Хотя я и не высказала своей мысли вслух, парень понял меня сразу.
— Совсем не то, — сказал он, покраснев. — Совсем наоборот.
— Постойте, постойте, — вдруг соображаю я. — Вы случайно не Мухтар?
— Он самый, — смутился парень.
— Тогда я ничего не понимаю. Одна молодая пара пришла в редакцию и очень просила, чтобы мы написали о вас. Ведь вы, кажется, спасли эту женщину. Они так вам благодарны! А теперь являетесь вы и возражаете…
Парень нервно вытащил из кармана пачку папирос и вопросительно взглянул на меня.
— Курите, курите, — кивнула я, видя, как он взволнован. — Так почему вы против?
— А потому… — сказал парень, не поднимая глаз. — Не за что меня благодарить.
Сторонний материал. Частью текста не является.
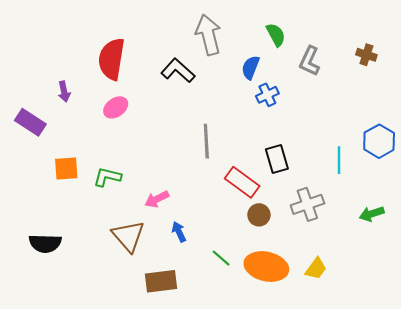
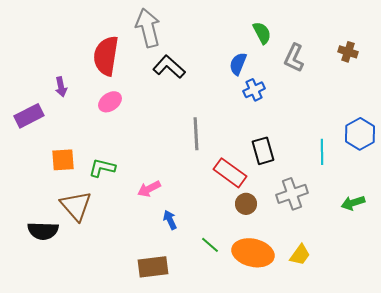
gray arrow: (208, 35) -> (148, 28), moved
purple rectangle: (30, 122) -> (29, 116), turned -60
brown triangle: (128, 236) -> (76, 206), moved

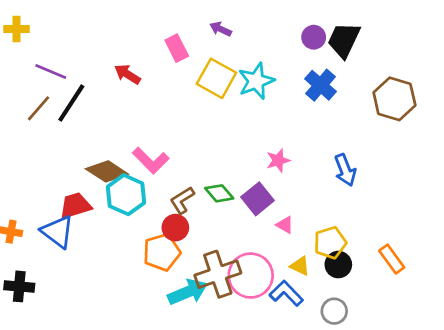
Каждый на моем месте поступил бы так же. Наоборот, я должен быть благодарен… в общем, тот случай перевернул всю мою жизнь… если бы не он, если бы не та метельная ночь…
ВОСЬМОЙ ПОНЕДЕЛЬНИК
Говорят, у человека часто бывают предчувствия: какой-то «внутренний голос», который от чего-то предостерегает или, наоборот, толкает на какой-то поступок.
У Мухтара же, когда он собирался в этот рейс, не было никакого предчувствия: ни хорошего, ни дурного. И никакой внутренний голос не нашептывал ему ни настораживающих, ни обнадеживающих слов. Все было как обычно.